* [Task goal]: Copy from the essay on opt-in telepathy the stretch from "In the recent" through "from each other.".

* [Text under study]:
+++++

Opt-in Telepathy

August 6, 2010

It’s definitely cliché to say that the Internet has changed everything, but it’s still fascinating to think about how these changes manifest themselves in the real world and are driving different behaviors and changing personal relationships.

For example, the gradual improvements in communication technology have given us real-time access to the intentionally (and sometimes unintentionally) shared life experiences of others via text, audio, still image and video. Since this data can now be unobtrusively produced and consumed on mobile devices, I would argue that this means humans can now choose to have a form of psychic ability – call it opt-in telepathy.

In the recent past, there were basically three ways people could communicate with each other: face-to-face, physical mail or land-line phone calls. The opportunity for each interaction was short and often required planning. So, except for the brief time that people spent together or recounting their day, most of peoples’ lives were essentially hidden from each other.

Today, someone sitting in a beautiful Manhattan rooftop bar at sunset can post a quick pictures to Facebook/Twitter or check-in on Foursquare to share that experience. This is glorified a example, but people constantly share that they are bored with work, eating breakfast or watching a movie.

+++++

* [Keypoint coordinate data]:
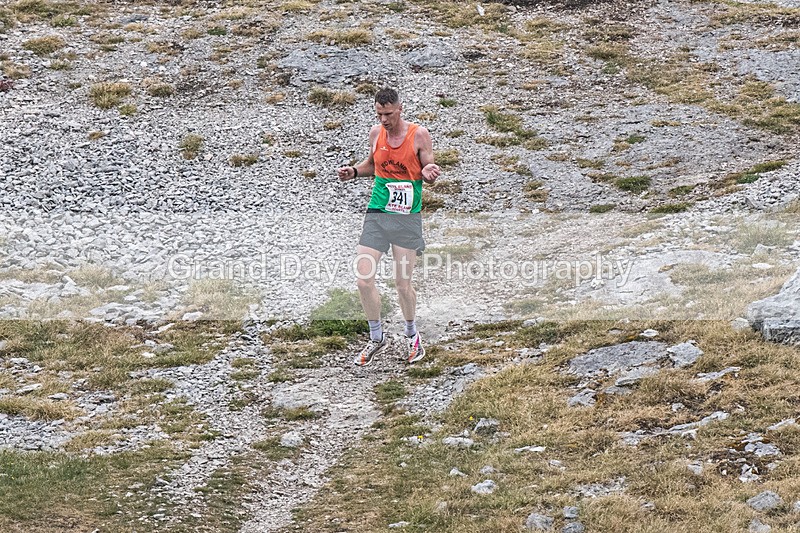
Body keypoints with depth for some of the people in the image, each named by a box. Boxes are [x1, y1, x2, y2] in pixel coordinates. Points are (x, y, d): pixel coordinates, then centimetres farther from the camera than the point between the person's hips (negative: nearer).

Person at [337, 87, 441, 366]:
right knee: (364, 279, -5)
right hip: (377, 214, 3)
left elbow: (427, 171, 1)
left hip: (407, 217, -3)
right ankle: (377, 338, 13)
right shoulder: (376, 133, 5)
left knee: (403, 282, -1)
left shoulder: (419, 135, -6)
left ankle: (412, 336, 25)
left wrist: (428, 173, -22)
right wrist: (354, 171, 4)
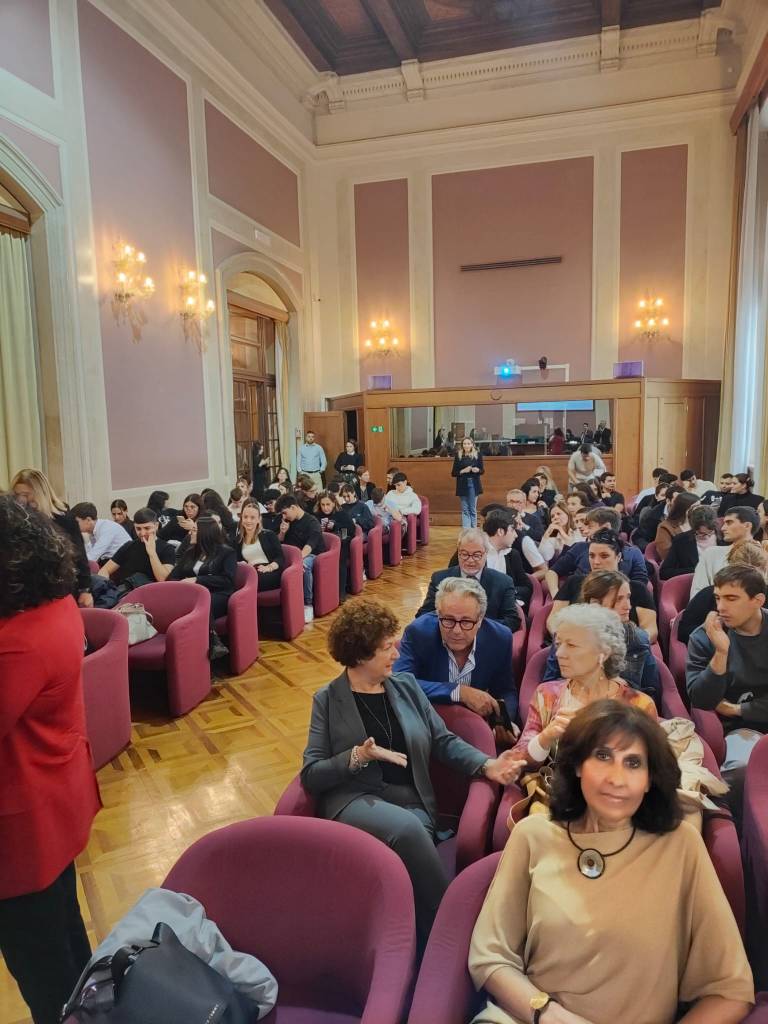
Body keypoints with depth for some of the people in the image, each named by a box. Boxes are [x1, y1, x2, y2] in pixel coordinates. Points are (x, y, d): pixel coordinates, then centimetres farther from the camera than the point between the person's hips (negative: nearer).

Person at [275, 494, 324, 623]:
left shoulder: (312, 522, -12)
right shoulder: (288, 522, 11)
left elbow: (310, 545, -29)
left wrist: (299, 558, -48)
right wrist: (282, 532, -4)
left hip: (312, 555, -6)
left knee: (304, 564, -41)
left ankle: (308, 604, -30)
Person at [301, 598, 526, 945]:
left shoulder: (406, 685, 13)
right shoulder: (328, 699, 2)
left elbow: (443, 740, 12)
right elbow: (311, 775, -2)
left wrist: (487, 765, -5)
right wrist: (357, 756, -19)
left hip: (413, 803, 3)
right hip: (354, 800, -3)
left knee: (409, 832, -32)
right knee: (405, 827, -34)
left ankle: (429, 944, -15)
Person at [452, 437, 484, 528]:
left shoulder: (478, 455, 1)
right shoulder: (458, 455, 0)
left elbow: (482, 470, 7)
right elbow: (453, 473, 1)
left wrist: (477, 470, -15)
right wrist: (463, 471, -16)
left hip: (474, 484, 0)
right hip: (462, 485, 0)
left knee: (473, 510, 7)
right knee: (465, 510, 2)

+++++

* [Written solution]:
In the recent past, there were basically three ways people could communicate with each other: face-to-face, physical mail or land-line phone calls. The opportunity for each interaction was short and often required planning. So, except for the brief time that people spent together or recounting their day, most of peoples’ lives were essentially hidden from each other.